:: PAGE ::
The First Anti-Jewish Measures
The Regime’s Initial Restrictions
The coming to power of Adolf Hitler on January 30, 1933, in the representative democracy established in post-war Germany known as the Weimar Republic, signaled the beginning of the process we are examining, aimed at the systematic persecution of Jews in Germany. By then, the new German Chancellor was still restricted by the authority of the conservative President Paul von Hindenburg and by a ministerial cabinet with only two posts occupied by his followers. Germany, in turn, was still suffering the economic and political impact of the dishonorable conditions imposed by the Treaty of Versailles, signed at the end of World War I.[8]
The National Socialist German Worker’s Party (NSDAP), led by Hitler, held a large share of the national electorate: in fact, on July 31, 1932, the Nazis had won almost 14,000,000 votes, whereas the Social Democratic Party and the Communist Party combined had obtained scarcely more than 13,000,000. Given these results, in which he held 37.3% of the vote, Hitler had nominated himself for the position of Chancellor. However, he was still far from having a majority in the Parliament (Reichstag); thus, in order to maintain his power, his followers were forced to negotiate and establish alliances with other nationalist forces.
On the other hand, the conservative coalition that then ruled Germany eased Hitler’s path to the Chancellorship, believing that this would prevent the Social Democrats –or even worse, the Communists– from achieving power in the Weimar Republic.
And in fact, it did. First the Communists and then the Social Democrats fell victim to the violent practices of the new order established on January 30, 1933, which called itself the National Socialist Revolution. It was in those sectors of the national political arena that Hitler saw the most serious threat to the authoritarian regime he planned to establish in Germany. And it was on them that he prioritarily focused his and his followers’ attention.
In the face of Hitler’s increasing hostility towards members of the Communist Party –on February 5, 1933, an important number of Communist Party offices were attacked and ransacked, and their libraries burned–, on February 21, 1933, the Party leaders urged their followers, who belonged to the German proletariat, to disarm Nazi task forces. A few days later, the leadership of the German Communist Party issued a statement justifying the use of violence (Toland, 2009: 445). In this context of open confrontation with the Nazis throughout Germany, Marinus van der Lubbe, a 23-year-old Dutch communist who had arrived in Berlin a week earlier, gave Hitler the perfect excuse to intensify anti-Communist repression by setting fire to the Parliament building on February 27, 1933.
The next day, raising the specter of an impending Communist revolution and taking advantage of the fact that the Parliament had been dissolved due to the upcoming March 5 elections, a newly appointed Chancellor Hitler had President Von Hindenburg and the rest of the Cabinet pass a decree “for the Protection of the People and the State” instituting a sort of state of siege, invoking Article 48 of the 1919 German Constitution (this decree, renewed in 1937 and 1939, would later become permanent due to a subsequent decree passed in 1943; it stood in force until 1945).
Under this decree, civil liberties were suspended and “protective custody” of “conspirators” and “enemies” of the Reich was authorized. Even though the application of this decree was limited to “Communist acts of violence threatening State security”, the Gestapo, the German Secret State Police, was not restricted in its field of action; its acts were finally validated by the courts. On March 23, 1933, the rule of law was completely abolished with the enactment by the Reichstag of a delegation of power act known as the Law to Remedy the Distress of People and Reich, which bestowed upon Hitler full legislative and executive powers.

:: REQUIRED ACTIONS ::
1. According to the excerpt on the first anti-Jewish measures, on what date did Marinus van der Lubbe set fire to the Parliament building?
2. Return everything in the excerpt on the first anti-Jewish measures from "The next day, raising" down to "force until 1945).".

:: SUPPLIED MATERIAL ::
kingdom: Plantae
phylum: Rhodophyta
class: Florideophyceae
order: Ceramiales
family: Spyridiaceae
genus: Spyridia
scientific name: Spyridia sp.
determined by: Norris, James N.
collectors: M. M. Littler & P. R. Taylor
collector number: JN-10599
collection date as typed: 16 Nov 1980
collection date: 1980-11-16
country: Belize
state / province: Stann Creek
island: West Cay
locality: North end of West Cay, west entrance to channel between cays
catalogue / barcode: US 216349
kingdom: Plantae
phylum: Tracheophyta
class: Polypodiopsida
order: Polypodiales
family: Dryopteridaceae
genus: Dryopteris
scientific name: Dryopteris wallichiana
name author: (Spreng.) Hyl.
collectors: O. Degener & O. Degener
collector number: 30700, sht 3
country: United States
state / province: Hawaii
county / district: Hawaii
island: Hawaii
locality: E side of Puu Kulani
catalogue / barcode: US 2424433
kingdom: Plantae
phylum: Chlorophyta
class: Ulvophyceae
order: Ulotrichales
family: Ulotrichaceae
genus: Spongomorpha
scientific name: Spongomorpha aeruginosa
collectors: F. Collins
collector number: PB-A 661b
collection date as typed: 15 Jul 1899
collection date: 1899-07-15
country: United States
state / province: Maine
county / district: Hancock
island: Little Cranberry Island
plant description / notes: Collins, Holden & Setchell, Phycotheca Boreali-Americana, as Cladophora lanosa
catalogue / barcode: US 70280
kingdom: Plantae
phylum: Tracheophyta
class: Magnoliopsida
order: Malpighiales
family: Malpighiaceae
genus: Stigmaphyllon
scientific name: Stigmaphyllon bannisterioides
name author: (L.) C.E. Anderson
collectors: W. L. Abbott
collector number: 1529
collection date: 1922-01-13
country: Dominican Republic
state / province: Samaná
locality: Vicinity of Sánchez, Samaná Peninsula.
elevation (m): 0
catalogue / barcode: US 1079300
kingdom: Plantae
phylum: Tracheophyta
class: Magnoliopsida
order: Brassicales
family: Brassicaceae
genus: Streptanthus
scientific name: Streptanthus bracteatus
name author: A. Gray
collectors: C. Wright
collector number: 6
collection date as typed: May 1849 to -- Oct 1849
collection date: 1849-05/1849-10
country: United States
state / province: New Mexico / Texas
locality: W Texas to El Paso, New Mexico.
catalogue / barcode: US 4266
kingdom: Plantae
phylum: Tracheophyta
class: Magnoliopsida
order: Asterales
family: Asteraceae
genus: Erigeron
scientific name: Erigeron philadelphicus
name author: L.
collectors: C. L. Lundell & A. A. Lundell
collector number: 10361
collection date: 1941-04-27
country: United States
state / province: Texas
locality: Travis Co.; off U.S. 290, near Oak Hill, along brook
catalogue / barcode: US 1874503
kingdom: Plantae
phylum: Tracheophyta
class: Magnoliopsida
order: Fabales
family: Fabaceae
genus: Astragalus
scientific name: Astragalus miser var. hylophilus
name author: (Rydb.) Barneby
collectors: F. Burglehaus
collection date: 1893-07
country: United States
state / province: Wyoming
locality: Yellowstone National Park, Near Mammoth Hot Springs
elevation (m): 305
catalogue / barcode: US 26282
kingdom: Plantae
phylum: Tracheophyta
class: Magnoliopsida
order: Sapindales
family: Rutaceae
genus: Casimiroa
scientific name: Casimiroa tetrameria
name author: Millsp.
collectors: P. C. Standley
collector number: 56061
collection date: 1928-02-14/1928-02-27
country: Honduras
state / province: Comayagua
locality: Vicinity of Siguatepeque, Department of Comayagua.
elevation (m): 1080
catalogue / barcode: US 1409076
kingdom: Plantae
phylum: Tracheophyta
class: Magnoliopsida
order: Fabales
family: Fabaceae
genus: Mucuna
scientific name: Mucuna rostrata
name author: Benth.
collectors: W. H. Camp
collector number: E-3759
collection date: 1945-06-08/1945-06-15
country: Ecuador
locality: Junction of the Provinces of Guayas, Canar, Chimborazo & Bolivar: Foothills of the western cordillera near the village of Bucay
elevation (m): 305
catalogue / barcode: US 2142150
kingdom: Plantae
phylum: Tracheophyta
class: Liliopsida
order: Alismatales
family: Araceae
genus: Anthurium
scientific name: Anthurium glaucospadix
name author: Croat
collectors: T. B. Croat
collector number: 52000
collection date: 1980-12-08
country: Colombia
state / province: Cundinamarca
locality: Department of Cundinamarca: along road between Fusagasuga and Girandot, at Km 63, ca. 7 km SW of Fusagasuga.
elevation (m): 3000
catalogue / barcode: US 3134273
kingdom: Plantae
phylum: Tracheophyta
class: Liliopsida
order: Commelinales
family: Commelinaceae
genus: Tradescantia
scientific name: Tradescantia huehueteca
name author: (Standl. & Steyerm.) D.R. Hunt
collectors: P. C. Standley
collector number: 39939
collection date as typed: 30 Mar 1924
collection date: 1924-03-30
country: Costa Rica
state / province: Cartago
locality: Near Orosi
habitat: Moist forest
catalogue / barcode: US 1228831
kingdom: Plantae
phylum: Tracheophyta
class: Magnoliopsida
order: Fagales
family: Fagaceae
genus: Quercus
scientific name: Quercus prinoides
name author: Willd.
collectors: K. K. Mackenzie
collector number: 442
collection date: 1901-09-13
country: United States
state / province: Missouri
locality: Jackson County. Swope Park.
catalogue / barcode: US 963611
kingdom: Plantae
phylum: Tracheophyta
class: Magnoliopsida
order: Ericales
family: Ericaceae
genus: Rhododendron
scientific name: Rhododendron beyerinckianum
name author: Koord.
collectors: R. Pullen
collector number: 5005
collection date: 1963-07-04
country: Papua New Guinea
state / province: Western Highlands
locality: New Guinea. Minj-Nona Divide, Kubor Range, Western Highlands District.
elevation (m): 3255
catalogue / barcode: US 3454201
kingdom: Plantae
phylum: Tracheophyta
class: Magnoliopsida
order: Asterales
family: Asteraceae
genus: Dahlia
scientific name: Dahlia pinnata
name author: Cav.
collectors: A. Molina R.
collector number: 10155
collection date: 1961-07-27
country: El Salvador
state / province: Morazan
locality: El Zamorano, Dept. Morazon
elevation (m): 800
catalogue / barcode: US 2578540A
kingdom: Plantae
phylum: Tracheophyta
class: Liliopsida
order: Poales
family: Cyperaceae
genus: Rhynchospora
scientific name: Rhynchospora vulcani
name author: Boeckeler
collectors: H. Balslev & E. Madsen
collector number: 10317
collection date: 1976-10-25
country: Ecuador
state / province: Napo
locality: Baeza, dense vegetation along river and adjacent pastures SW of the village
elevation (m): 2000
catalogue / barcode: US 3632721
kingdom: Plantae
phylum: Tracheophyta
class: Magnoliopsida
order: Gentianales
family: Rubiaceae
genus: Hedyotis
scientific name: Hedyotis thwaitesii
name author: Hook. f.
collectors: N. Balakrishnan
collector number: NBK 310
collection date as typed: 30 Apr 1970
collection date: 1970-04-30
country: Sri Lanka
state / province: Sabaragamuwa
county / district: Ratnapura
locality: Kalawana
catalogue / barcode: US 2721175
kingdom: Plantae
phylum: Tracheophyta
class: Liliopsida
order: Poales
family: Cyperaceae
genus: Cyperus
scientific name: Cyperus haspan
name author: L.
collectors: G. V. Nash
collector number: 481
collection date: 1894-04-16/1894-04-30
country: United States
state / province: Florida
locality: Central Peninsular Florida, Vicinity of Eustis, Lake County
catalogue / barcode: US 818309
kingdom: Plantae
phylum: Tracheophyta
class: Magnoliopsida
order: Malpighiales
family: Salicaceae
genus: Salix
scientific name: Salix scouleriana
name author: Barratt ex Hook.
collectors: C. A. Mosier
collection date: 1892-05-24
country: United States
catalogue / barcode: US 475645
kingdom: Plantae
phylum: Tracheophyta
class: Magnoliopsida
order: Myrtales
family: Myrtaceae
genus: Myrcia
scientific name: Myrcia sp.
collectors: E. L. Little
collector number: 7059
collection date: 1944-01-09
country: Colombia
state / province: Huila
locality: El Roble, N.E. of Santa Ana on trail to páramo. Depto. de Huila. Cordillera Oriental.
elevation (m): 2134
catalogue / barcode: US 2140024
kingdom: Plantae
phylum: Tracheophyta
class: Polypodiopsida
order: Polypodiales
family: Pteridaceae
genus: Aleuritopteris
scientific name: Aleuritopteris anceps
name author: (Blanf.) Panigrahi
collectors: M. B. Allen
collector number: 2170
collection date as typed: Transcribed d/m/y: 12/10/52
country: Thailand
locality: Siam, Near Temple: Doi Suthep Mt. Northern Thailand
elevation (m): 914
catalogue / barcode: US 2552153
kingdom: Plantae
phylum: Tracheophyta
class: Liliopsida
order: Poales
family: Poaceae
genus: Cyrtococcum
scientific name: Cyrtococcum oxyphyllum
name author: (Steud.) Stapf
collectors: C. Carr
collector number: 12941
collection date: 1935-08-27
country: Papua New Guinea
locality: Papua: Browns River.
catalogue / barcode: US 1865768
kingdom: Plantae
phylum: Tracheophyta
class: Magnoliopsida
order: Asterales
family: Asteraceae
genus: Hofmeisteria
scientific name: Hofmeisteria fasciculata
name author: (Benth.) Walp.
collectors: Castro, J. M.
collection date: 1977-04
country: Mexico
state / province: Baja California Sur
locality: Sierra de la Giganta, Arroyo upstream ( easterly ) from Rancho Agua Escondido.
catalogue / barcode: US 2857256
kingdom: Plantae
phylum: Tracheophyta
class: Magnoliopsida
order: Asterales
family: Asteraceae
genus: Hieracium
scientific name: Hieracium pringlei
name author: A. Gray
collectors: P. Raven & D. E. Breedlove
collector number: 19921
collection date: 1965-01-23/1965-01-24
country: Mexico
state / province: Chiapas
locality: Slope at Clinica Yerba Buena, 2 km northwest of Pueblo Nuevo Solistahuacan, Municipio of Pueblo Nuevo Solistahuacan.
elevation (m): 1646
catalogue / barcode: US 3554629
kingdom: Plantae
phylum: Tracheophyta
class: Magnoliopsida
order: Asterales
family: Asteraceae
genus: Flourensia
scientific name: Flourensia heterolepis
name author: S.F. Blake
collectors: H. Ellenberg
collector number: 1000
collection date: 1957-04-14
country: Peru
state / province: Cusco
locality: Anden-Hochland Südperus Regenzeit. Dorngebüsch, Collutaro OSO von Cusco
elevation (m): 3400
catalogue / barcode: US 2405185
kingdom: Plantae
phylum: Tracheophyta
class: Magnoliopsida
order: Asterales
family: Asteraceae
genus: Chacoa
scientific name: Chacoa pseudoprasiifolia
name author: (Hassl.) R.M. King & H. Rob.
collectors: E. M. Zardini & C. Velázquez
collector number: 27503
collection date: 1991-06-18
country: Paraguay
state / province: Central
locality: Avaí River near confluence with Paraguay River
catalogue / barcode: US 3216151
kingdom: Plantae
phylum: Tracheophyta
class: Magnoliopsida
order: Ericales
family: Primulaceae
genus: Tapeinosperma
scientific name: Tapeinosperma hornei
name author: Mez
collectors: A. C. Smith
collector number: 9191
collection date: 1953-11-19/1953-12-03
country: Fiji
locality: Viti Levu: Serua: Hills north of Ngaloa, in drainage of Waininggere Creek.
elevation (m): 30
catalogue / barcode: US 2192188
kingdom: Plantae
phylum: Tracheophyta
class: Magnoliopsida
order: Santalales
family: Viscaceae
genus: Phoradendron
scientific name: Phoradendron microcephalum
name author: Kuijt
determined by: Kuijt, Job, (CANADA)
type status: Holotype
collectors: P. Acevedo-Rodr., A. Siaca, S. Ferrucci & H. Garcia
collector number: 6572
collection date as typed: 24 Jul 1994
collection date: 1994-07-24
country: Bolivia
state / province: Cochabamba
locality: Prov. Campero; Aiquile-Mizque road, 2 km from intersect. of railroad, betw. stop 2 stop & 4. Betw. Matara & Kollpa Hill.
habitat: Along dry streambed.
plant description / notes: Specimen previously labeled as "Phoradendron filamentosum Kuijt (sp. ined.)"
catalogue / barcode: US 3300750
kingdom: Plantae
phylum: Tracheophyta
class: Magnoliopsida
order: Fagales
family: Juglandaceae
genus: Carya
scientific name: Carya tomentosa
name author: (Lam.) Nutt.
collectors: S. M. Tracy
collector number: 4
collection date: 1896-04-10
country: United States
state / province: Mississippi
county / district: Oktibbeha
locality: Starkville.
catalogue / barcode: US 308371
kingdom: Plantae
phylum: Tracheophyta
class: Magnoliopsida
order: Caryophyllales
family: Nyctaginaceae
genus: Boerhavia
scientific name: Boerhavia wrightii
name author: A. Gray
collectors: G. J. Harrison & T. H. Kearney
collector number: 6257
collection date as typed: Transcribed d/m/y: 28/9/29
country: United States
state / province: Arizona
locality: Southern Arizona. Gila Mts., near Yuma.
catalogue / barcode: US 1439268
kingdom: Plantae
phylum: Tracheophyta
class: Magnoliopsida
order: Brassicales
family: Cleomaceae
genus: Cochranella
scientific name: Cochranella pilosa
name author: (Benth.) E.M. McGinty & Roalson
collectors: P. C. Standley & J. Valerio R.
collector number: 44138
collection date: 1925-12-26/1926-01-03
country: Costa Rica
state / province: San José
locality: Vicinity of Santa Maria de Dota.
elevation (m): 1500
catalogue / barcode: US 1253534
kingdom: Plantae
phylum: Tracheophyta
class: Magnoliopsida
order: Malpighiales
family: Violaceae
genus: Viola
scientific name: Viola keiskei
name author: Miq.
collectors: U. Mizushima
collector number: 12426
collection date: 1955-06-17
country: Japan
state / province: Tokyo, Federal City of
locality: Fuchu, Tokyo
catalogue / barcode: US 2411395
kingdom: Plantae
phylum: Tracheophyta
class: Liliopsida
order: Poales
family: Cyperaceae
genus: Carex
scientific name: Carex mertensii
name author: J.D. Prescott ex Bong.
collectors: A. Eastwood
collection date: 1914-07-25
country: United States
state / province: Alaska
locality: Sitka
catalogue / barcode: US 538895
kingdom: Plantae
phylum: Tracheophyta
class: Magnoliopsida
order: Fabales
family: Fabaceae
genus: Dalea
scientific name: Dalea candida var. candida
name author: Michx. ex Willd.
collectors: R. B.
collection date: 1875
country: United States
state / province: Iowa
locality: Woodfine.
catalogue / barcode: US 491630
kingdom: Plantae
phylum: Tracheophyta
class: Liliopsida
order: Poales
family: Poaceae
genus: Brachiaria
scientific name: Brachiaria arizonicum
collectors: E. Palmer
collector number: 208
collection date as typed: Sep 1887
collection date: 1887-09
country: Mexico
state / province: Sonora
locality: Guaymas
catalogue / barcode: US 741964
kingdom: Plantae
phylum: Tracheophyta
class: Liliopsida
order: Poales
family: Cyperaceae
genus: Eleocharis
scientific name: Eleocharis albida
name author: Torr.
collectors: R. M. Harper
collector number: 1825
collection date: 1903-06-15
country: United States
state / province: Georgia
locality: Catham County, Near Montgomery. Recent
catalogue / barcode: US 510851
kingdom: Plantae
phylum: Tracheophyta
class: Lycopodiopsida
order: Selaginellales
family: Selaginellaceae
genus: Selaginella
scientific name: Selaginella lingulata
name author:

:: SOLUTIONS ::
1. February 27, 1933.

2.
The next day, raising the specter of an impending Communist revolution and taking advantage of the fact that the Parliament had been dissolved due to the upcoming March 5 elections, a newly appointed Chancellor Hitler had President Von Hindenburg and the rest of the Cabinet pass a decree “for the Protection of the People and the State” instituting a sort of state of siege, invoking Article 48 of the 1919 German Constitution (this decree, renewed in 1937 and 1939, would later become permanent due to a subsequent decree passed in 1943; it stood in force until 1945).